▶ _TASK ITEM 1_:
From the passage on Jean Foyer below, extract the words starting at "Between 1972 and" and ending at "for the Republic.".

▶ _GIVEN TEXT_:
/---

Jean Foyer (21 April 1921, Contigné, Maine-et-Loire – 3 October 2008, Paris) was a French politician and minister. He studied law and became a law professor at the university. He wrote several books about French Civil law.

Political career
Between 1962 and 1967, he was Minister of Justice, during this time he directed several important legal reforms on several subjects (family, ownership and business, nationality, etc.).

Between 1972 and 1973, he was Minister of Health.

Between 1959 and 1968, he was a member of the Union for the New Republic, then between 1968 and 1978 he was a member of the Union of Democrats for the Republic and finally from 1978 until 1988 he was a member of the Rally for the Republic.

\---

▶ _TASK ITEM 2_:
How many lines of the entries below contain the word "series"? Reply with the number alone.

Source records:

/---

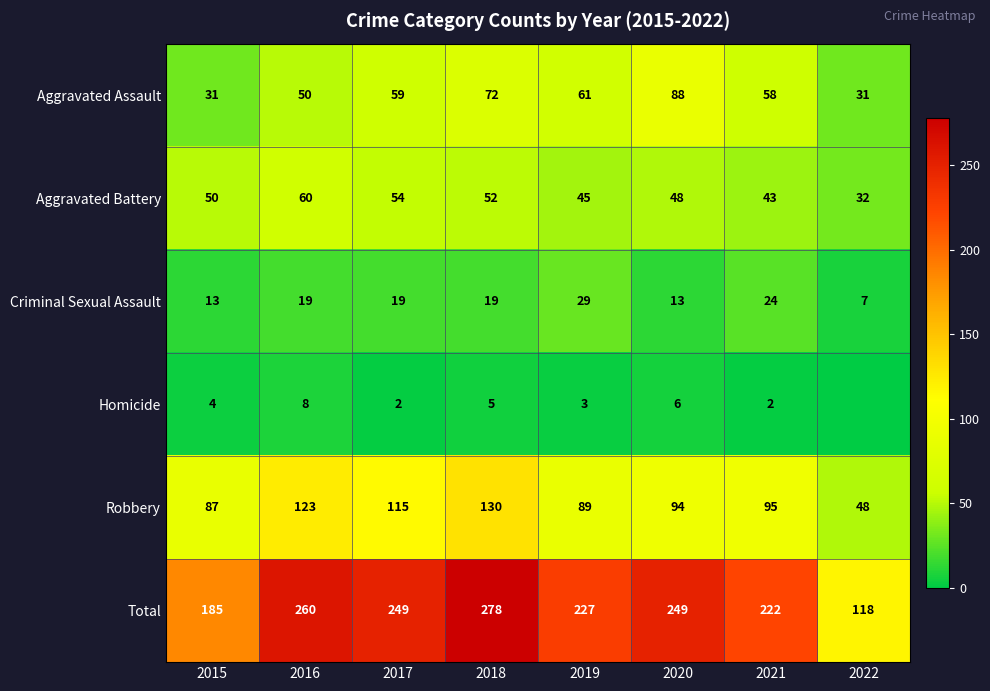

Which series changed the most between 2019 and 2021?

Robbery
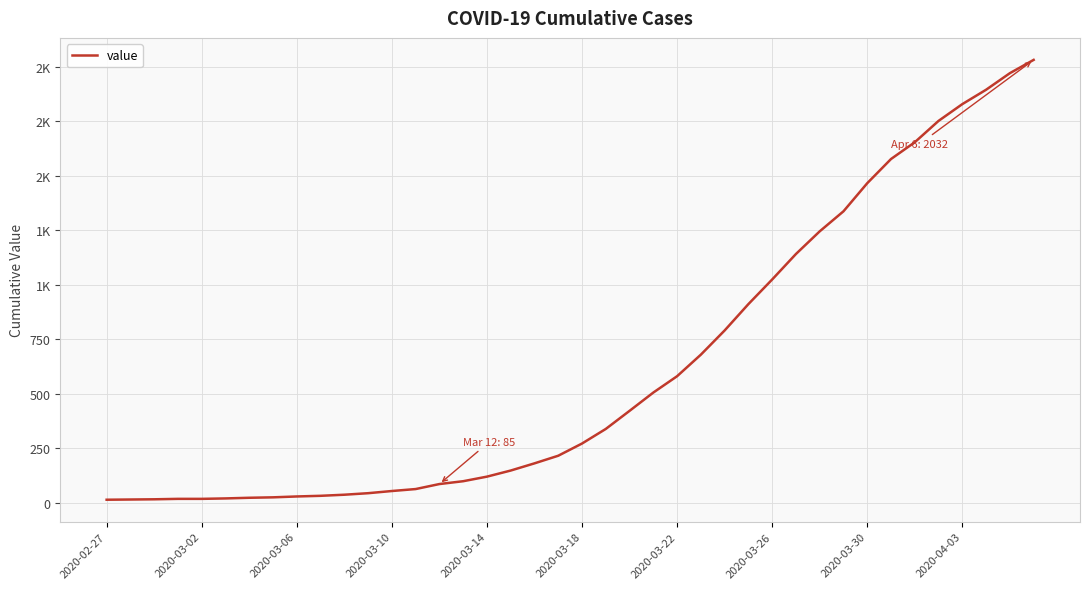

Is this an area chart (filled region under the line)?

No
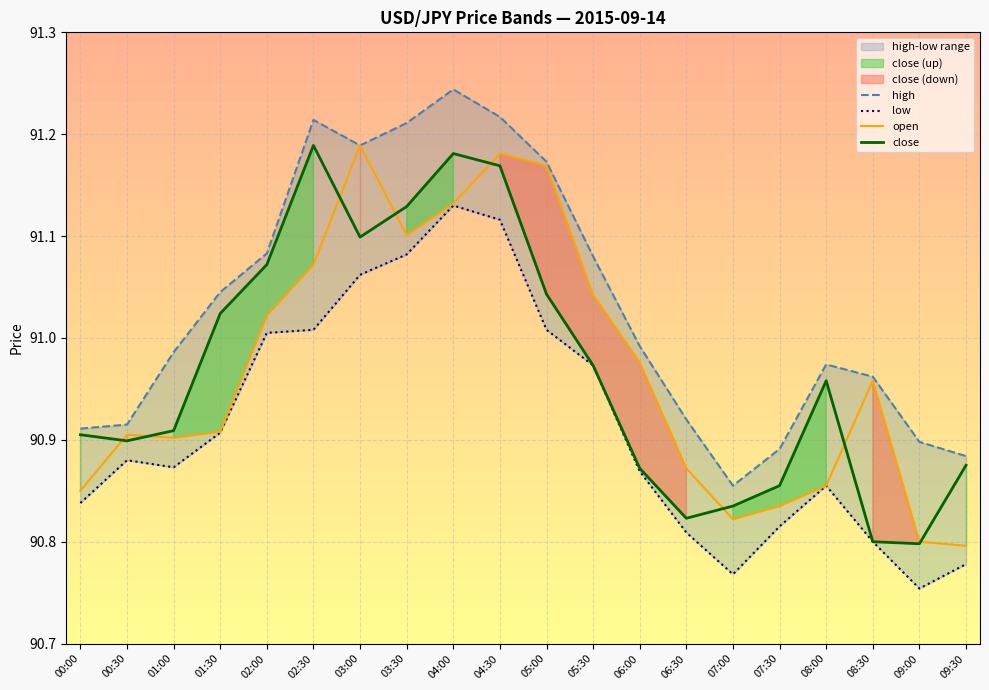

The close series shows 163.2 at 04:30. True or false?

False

\---

▶ _SOLUTION 1_:
Between 1972 and 1973, he was Minister of Health.

Between 1959 and 1968, he was a member of the Union for the New Republic, then between 1968 and 1978 he was a member of the Union of Democrats for the Republic and finally from 1978 until 1988 he was a member of the Rally for the Republic.

▶ _SOLUTION 2_:
2